CARSON CITY — The Nevada Supreme Court on Thursday ruled in a long-awaited dispute over homeowner association dues in super-priority lien cases, finding that Nevada law does not allow the collection of costs and fees in addition to nine months of back-owed assessments.
The unanimous ruling came in an appeal brought by Horizons at Seven Hills Homeowners Association against Ikon Holdings.
The ruling is a major victory for investors, banks and others who acquired the foreclosed properties. It is a big loss for homeowners associations, collection agencies and others who sought additional compensation in the super-priority lien process.

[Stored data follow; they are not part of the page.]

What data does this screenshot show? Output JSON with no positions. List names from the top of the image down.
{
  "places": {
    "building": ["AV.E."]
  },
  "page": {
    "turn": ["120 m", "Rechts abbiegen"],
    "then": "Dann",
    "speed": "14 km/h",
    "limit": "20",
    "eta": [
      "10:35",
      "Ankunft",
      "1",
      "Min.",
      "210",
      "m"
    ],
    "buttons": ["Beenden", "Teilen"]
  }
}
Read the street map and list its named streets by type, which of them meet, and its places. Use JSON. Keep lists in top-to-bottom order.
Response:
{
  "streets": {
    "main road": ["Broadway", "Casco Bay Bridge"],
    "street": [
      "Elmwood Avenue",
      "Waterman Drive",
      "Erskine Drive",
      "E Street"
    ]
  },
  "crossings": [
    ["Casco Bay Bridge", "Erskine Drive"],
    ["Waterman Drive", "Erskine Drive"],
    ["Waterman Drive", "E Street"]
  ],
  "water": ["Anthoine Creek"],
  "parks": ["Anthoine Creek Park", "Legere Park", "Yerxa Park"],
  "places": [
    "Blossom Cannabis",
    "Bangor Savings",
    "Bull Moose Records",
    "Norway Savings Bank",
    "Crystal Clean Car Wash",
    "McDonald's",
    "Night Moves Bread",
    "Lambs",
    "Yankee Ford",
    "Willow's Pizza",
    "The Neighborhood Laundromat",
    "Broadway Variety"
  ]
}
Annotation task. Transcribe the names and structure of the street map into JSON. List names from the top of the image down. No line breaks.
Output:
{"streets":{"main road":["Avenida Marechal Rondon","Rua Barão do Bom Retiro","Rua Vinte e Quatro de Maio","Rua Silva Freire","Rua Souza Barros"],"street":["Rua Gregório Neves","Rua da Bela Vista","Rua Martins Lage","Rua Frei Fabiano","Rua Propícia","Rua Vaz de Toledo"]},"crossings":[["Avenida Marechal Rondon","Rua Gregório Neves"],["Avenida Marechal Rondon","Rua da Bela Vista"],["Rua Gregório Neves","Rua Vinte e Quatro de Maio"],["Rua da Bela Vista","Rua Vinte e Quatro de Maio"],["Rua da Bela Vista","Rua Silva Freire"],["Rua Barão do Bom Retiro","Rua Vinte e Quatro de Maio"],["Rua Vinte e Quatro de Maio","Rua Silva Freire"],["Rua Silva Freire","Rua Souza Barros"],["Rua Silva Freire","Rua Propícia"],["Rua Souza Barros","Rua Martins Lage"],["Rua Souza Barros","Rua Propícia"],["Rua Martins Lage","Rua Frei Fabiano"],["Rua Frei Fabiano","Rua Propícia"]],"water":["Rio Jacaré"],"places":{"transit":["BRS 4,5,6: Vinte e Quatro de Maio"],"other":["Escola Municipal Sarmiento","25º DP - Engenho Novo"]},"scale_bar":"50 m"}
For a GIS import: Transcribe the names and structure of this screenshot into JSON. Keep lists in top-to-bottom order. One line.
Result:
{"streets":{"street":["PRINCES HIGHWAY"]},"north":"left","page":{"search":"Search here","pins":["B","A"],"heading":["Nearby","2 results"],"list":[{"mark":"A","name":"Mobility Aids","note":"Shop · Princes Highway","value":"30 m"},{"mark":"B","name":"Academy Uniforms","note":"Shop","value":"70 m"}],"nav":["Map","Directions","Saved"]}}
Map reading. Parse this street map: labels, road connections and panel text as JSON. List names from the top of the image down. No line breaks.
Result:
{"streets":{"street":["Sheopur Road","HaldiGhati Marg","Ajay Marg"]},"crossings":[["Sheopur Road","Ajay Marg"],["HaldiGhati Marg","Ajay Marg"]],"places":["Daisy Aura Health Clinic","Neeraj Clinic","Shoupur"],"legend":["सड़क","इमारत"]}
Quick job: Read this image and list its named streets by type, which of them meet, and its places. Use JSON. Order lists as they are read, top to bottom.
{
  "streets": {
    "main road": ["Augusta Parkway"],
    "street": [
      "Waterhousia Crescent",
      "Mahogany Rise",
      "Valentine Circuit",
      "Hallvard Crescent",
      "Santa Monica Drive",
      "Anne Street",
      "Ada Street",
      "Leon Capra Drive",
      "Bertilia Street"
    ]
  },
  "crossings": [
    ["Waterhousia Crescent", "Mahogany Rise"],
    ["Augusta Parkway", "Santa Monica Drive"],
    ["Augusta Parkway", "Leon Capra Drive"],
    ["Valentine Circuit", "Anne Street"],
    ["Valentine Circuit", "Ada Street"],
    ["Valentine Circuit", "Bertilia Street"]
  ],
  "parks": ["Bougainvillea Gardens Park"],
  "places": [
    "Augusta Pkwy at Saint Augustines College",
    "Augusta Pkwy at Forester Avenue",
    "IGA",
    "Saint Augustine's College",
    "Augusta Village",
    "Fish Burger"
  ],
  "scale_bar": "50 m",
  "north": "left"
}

The super-priority lien in Nevada law allows associations to recover nine months’ worth of assessments. But a yearslong legal dispute has been waged over whether fees and collection costs could be included as part of the lien.
The court ruling resolves the question for lien cases dating from the foreclosure crisis that reached a peak in 2009 to 2011.
But the opinion does not apply going forward.
The Nevada Legislature in 2015 amended state law to include certain fees and costs in super-priority liens.
Las Vegas attorneys James Adams and Puoy Premsrirut were pleased with the ruling that will favor their clients in 135 separate cases.
“We now have clarification of what the plain words of the statute mean — that they cannot include fees and costs in super-priority liens,” Adams said. “I am very happy not only for all the lawyers involved, but for all of the many judges who have been agonizing over this for the last six years. Now I hope we can move forward and get these cases concluded.”
Premsrirut said the fight was against a multitude of lawyers representing clients with deep financial resources.
“I am proud of our Supreme Court today because they did not legislate from the bench,” she said. “They followed the law.”
Homeowners’ association representatives, who could not be reached for comment Thursday, had argued that their boards had to rely on collection agencies because they did not have the time or expertise to pursue delinquent assessments alone. They also pointed out that the assessments were the only revenue source available to maintain the communities.